A resourceful and determined Poornima ends up working as a bookkeeper for the sex traffickers. She’d managed to pick up enough from studying her husband’s spreadsheets. She learns that Savitha might be in Seattle so she makes plans to get there. She enrolls in an English class and secretly obtains a passport. Soon she convinces the people she works with to let her be a chaperone when they ship girls off to other countries. Apparently, they make most of their money by selling girls to wealthy men in the Middle East and United States. After several years, a reunion with her friend no longer seems farfetched.

Women have long been viewed as a commodity in many parts of the world, particularly in impoverished Third World countries like India. There’s also a vast disparity between the wealthy and the poor in India which seems to be happening in the United States with the middle class disappearing. According to the United Nations Office of Drugs and Crime, “the most common form of human trafficking (79%) is sexual exploitation. The victims of sexual exploitation are predominantly women and girls. Surprisingly, in 30% of the countries which provided information on the gender of traffickers, women make up the largest proportion of traffickers. In some parts of the world, women trafficking women is the norm. The second most common form of human trafficking is forced labour (18%), although this may be a misrepresentation because forced labour is less frequently detected and reported than trafficking for sexual exploitation.”

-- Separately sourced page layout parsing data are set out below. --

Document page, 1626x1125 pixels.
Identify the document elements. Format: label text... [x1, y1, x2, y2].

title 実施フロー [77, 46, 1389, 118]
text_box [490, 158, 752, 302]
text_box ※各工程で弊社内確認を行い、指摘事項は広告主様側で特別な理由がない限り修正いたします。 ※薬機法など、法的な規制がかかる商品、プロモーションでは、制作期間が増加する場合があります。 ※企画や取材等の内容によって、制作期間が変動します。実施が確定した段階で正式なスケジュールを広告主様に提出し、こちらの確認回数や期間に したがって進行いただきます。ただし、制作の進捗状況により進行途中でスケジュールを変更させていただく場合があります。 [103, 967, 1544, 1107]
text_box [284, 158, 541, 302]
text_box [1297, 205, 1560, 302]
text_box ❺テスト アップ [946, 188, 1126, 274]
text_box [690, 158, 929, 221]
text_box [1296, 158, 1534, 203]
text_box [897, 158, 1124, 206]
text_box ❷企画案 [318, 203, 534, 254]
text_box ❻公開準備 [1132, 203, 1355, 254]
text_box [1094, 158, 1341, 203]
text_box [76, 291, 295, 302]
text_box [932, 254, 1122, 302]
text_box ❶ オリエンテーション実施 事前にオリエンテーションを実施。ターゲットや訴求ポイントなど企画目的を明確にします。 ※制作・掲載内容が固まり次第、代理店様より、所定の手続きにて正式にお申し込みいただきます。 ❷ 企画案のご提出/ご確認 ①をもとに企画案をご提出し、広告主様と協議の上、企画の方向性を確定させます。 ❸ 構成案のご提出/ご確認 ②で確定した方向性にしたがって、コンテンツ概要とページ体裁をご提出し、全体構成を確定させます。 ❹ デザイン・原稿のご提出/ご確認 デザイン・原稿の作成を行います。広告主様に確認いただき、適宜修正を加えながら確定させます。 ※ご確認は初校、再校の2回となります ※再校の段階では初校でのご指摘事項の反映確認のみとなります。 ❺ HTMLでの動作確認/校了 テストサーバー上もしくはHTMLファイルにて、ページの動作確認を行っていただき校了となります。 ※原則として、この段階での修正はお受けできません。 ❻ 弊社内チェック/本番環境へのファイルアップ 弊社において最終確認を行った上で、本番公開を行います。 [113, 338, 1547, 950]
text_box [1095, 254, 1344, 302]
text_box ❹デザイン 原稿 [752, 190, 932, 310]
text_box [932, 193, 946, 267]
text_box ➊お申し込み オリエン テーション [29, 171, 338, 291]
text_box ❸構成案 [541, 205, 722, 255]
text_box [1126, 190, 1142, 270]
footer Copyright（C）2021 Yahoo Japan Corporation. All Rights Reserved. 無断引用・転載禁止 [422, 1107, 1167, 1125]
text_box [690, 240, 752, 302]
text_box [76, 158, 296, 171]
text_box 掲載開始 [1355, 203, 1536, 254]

This novel made me, and likely many other readers, realize that my situation could be far worse. I have very little to keep me going some days and can’t imagine being part of a sex trafficking operation. Girls Burn Brighter takes readers into that shadowy world. With the #MeToo and #TimesUp movements, there’s a cultural shift for women. If men can get away with taking advantage of women they’ll find a way. We’re developing better ways to combat it. We must support one another. We must speak up for injustices and brutality.

Shobha Rao will be at Brookline Booksmith on Wednesday, March 21, 2018.

FTC Disclosure: I received this book for review from Flatiron Books.